What to work on:
Rewrite the lines of the entries below, swapping "locality" for "site" and keeping everything else the same. Leave out the pictures.

* * *

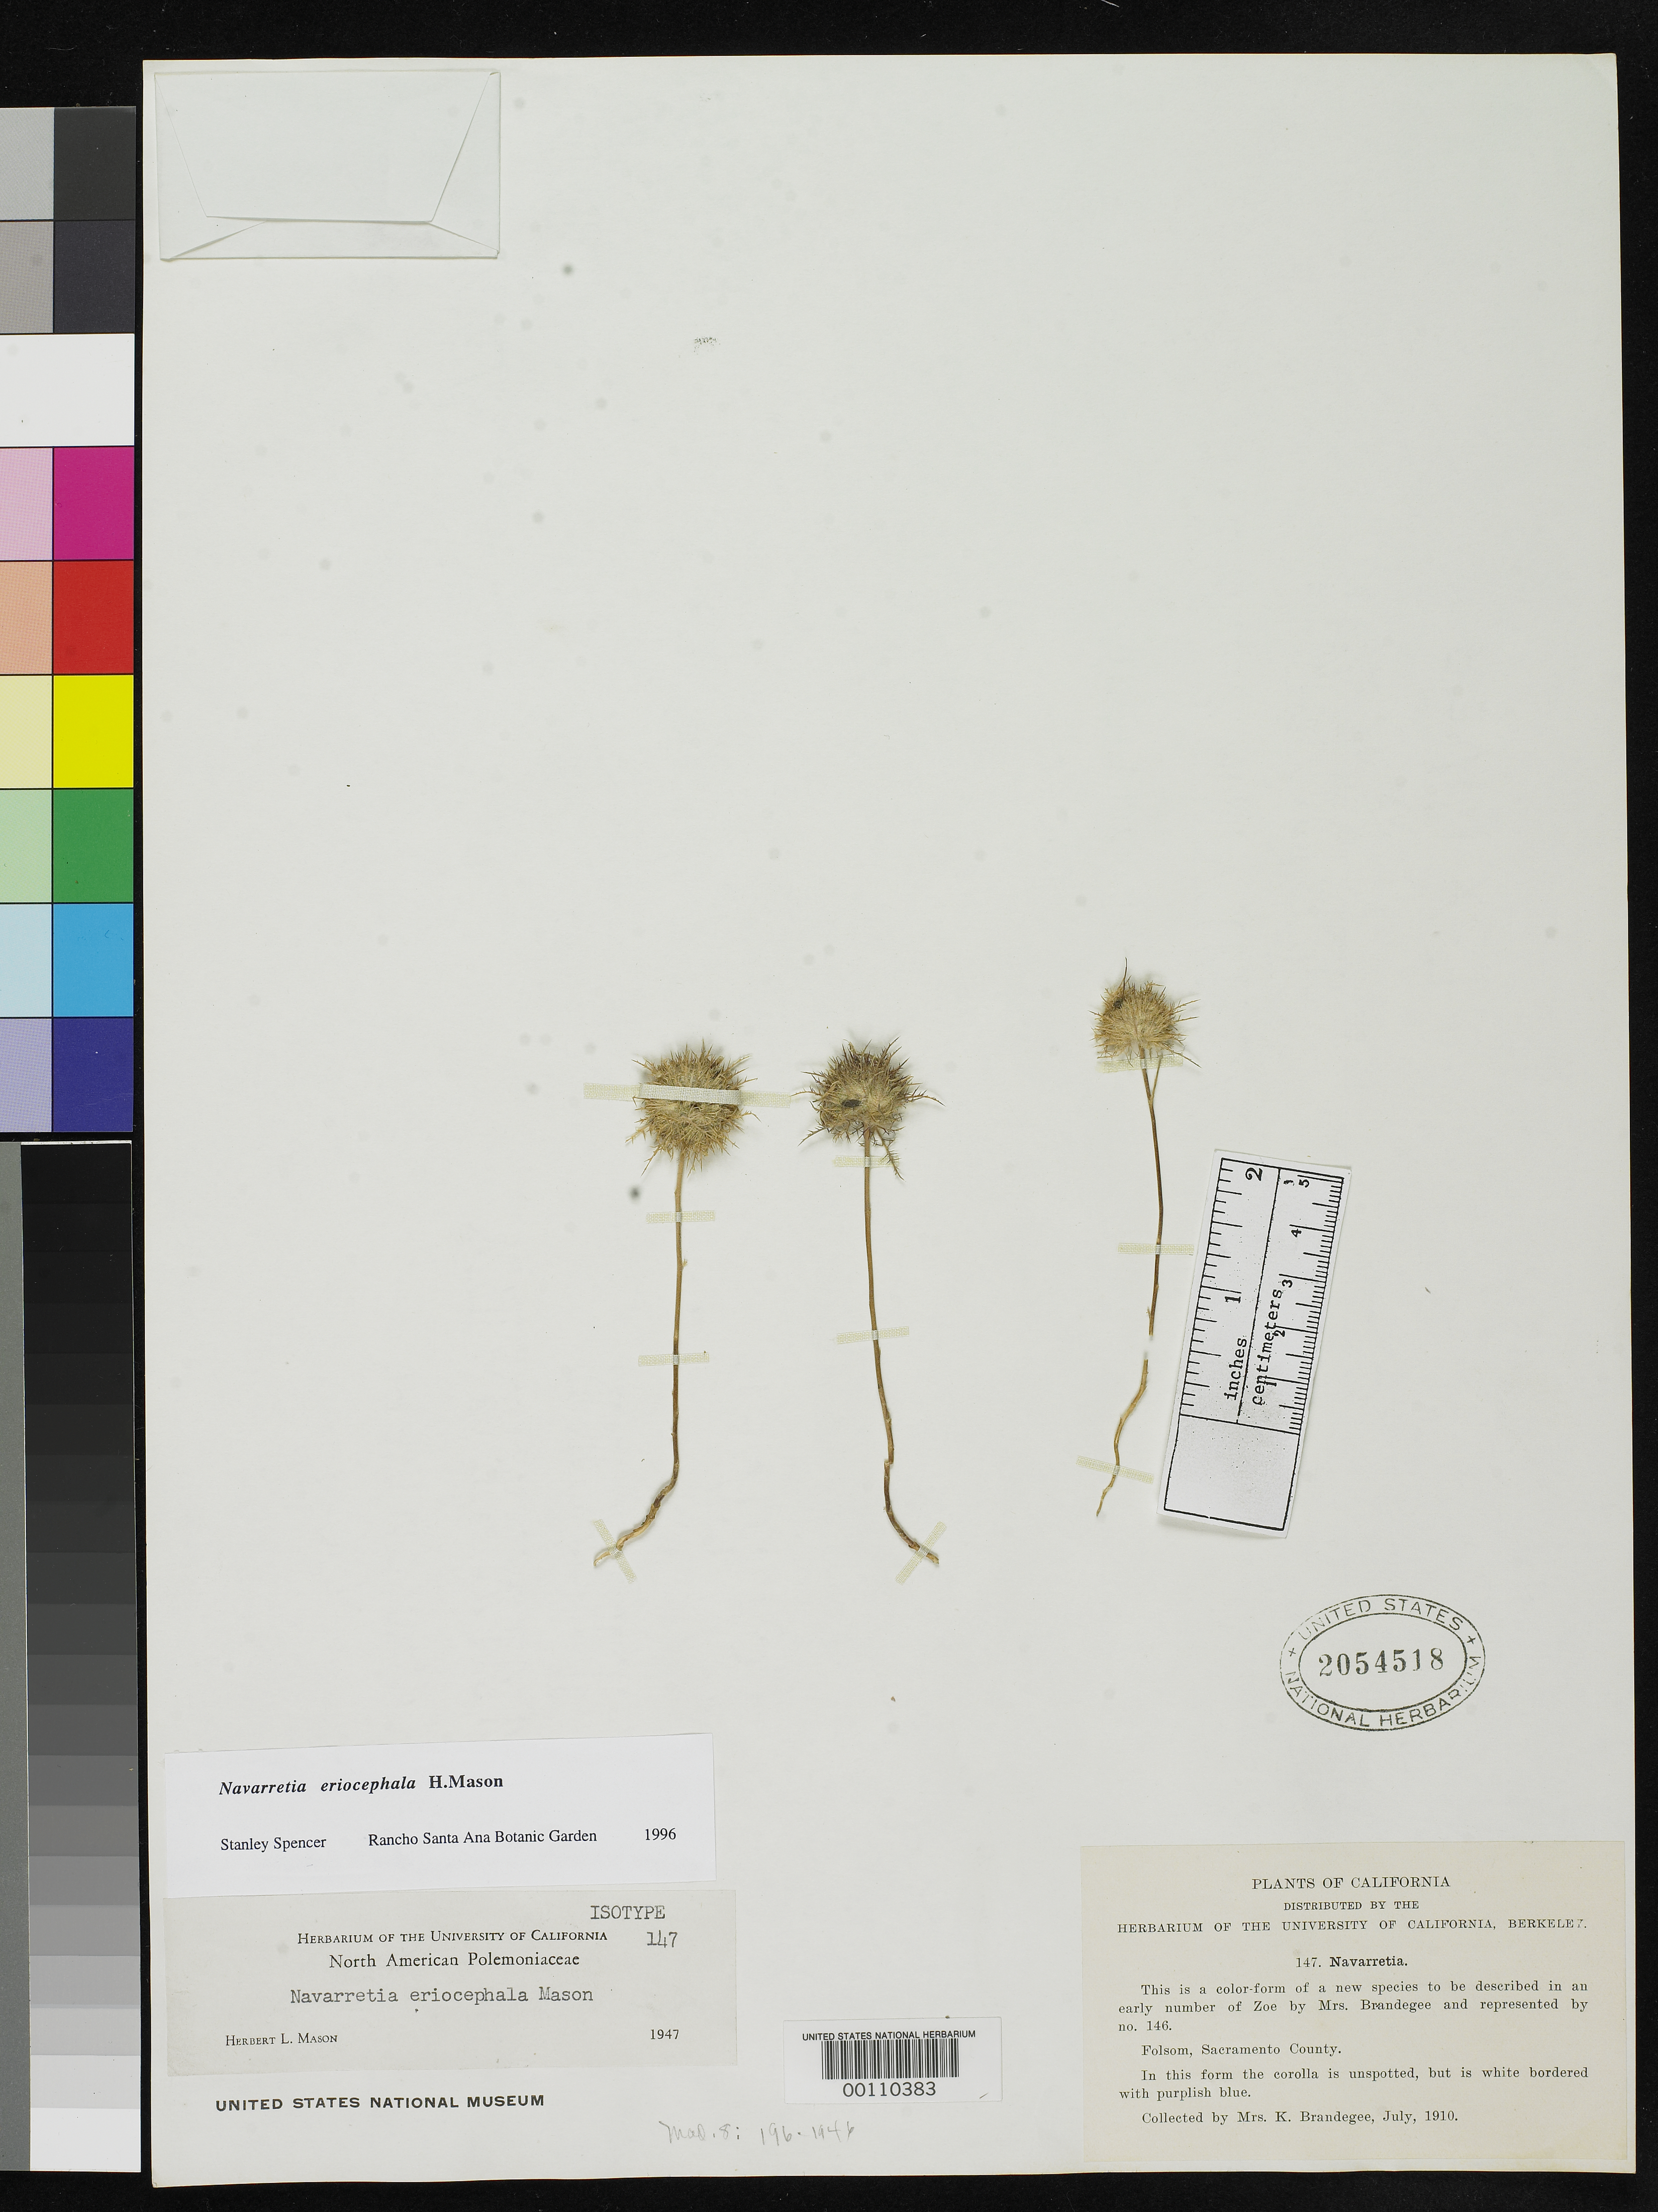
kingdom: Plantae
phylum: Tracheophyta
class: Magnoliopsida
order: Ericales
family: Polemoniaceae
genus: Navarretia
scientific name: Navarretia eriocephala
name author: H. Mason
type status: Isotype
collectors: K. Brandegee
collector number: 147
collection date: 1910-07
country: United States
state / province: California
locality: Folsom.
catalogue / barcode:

* * *

Completed exercise:
kingdom: Plantae
phylum: Tracheophyta
class: Magnoliopsida
order: Ericales
family: Polemoniaceae
genus: Navarretia
scientific name: Navarretia eriocephala
name author: H. Mason
type status: Isotype
collectors: K. Brandegee
collector number: 147
collection date: 1910-07
country: United States
state / province: California
site: Folsom.
catalogue / barcode:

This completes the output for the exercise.